Karachi has become the most polluted city in the world, beating Lahore and Delhi, as per the latest Air Quality Index.
The Karachi Citizens’ Forum highlighted this during a press conference on ‘Karachi’s ignored toxic air quality, and the mounting health toll’, at the Pakistan Medical Association (PMA) House on Monday.
The forum included people from the judiciary, medical fraternity, urban planners and air quality experts. In their joint statement, they said Karachi in the last few weeks has earned another demeaning ranking in international indices. In the last decade, it has been in the top ten of the least livable cities in the world, very high in all kinds of environmental pollution, with the worst transport system.
In the last few years, the statement said, it was fluttering in the top ten Air Quality index air polluted cities of the world. “But in the latest report, it has achieved the distinction of the most air polluted city in the world, beating Lahore and Delhi.”
Co-convener Karachi Citizen Forum Dr Qaiser Sajjad said that one fails to understand why the premier city of Pakistan, its first capital, a city by the sea, should be reduced to such a disgraceful status.
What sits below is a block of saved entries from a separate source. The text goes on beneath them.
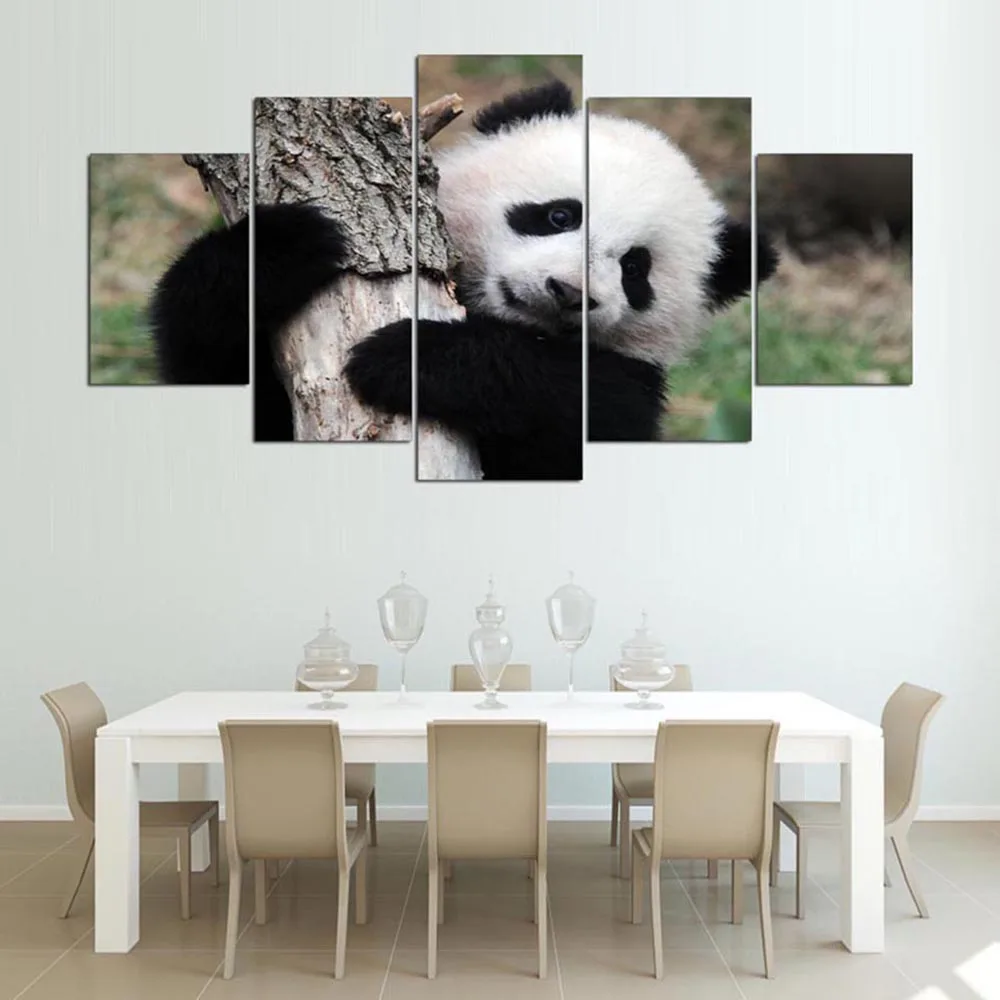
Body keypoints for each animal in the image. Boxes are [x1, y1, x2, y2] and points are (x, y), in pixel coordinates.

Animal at [149, 82, 776, 474]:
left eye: (634, 268)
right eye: (560, 215)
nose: (568, 292)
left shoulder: (628, 390)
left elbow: (574, 399)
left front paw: (408, 358)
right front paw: (287, 246)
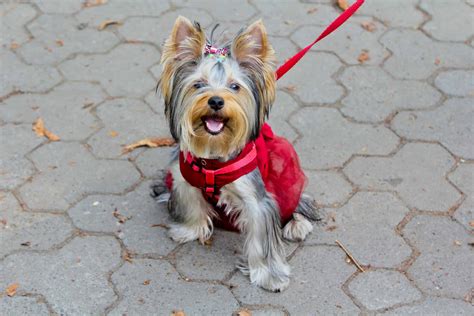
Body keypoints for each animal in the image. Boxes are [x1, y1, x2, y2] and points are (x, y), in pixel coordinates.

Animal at [154, 15, 320, 292]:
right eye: (198, 84)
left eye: (234, 87)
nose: (216, 101)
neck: (213, 157)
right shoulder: (183, 180)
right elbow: (191, 205)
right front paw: (189, 230)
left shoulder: (256, 198)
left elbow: (263, 237)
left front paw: (270, 276)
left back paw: (297, 224)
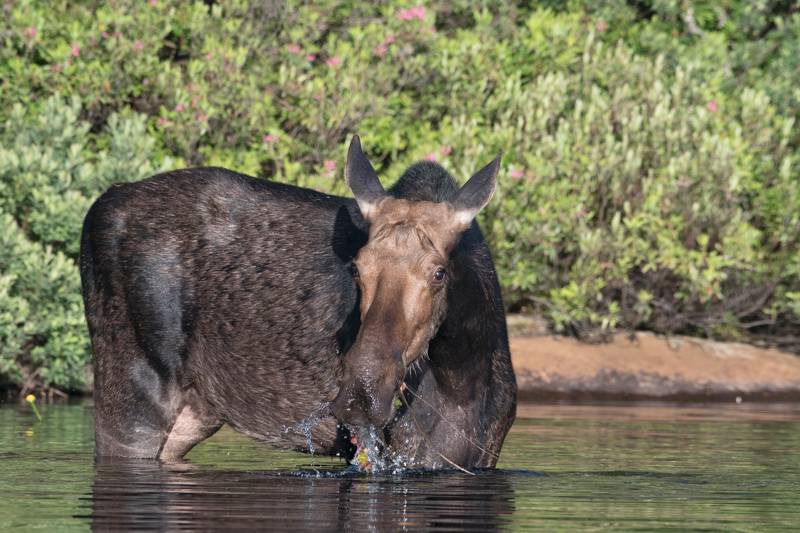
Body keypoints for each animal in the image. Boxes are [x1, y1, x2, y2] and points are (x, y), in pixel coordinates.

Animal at [81, 135, 516, 468]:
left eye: (439, 272)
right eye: (357, 267)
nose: (362, 392)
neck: (462, 374)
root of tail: (94, 210)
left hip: (192, 413)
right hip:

He said that Pakistan’s constitution state that a clean environment is a fundamental right of all citizens, under the provision that guarantee “right to life” and “right to dignity”.
Due to air pollution, an alarmingly high number of diseases and deaths take place, plus mental and physical stunting, and life span is reduced by five to six years. In Pakistan, according to a 2015 report published by the medical journal Lancet, nearly 22 per cent of annual deaths are caused by air pollution, especially of those in the lower and middle income groups, living in the shanty towns and the ghettoes where the infrastructure is in an acute state of rot.
The worst affected are children, students, factory workers and those who travel on dangerously high fuel-emitting buses, rickshaws, motorcycles. They are 70 per cent of the residents of Karachi, who can ill- afford this high health toll and financial loss in medical cost.
Air quality expert Yaseer Husain shared how serious the air quality problem is. He also showed the worst air quality areas of Karachi. Urban planner Muhammad Toheed explained the causes of this morbid air quality, and its close relationship to a broken down infrastructure, and terrible solid waste disposal and sanitation practices.
In 2018, a law suit was filed by advocate Venu G. Advani challenging the government’s failure to control air pollution in the port city. He sought to have air quality regulation enforced in the country, hoping that the court would ensure “provision of the constitutional right to a clean environment, for which clean air is the key”.
It was shared in the press briefing how then chief justice Saqib Nisar, head of a three-member high court panel, said he was shocked how dirty the air had become in Pakistan’s cities. The judicial panel ruled that the government must provide details of what it was doing to curb air pollution across the country.
This ruling spurred government authorities into action to try to reduce pollution levels, fearing they could face court orders or sanctions. The Pakistan Environmental Protection Agency started installing air quality monitors, and warned factories to add pollution filters. As many as seven fixed and three mobile ambient air quality monitoring stations have been set up in Karachi.
In 2019, petitioner advocate Venu Kumar Adwani complained to the Supreme Court that despite judicial orders, no steps were being taken to control air pollution, especially coal consumption and coal- loading vehicles. In December 2022, before December 6, air quality reading was 151 to 186. The seven air quality monitors installed by the Karachi Metropolitan Corporation (KMC) at different locations in the city were not being monitored properly, and the two air quality monitors of the Sindh Environmental Protection Agency (SEPA) installed on the rooftops had been both lying dysfunctional for the last three years, shared Husain.
Sajjad emphasised that the health of the people was not a priority of the government. The deteriorating air quality, he said, is slow poison and a lot of people are dying because of it in the city.
“In order to live, we need fresh air,” he said, adding that in Karachi’s air there is a lot of toxic gasses: carbon dioxide, carbon monoxide, nitrogen oxide, lead and sulphur oxide. The city, he said, does not have a system and there is dearth of research in the health sector. Since we are continuously inhaling toxic gases, he said, the life expectancy of the people of Karachi is reducing. There is vehicular pollution, factory gasses, fumes of garbage burning which include domestic and medical waste.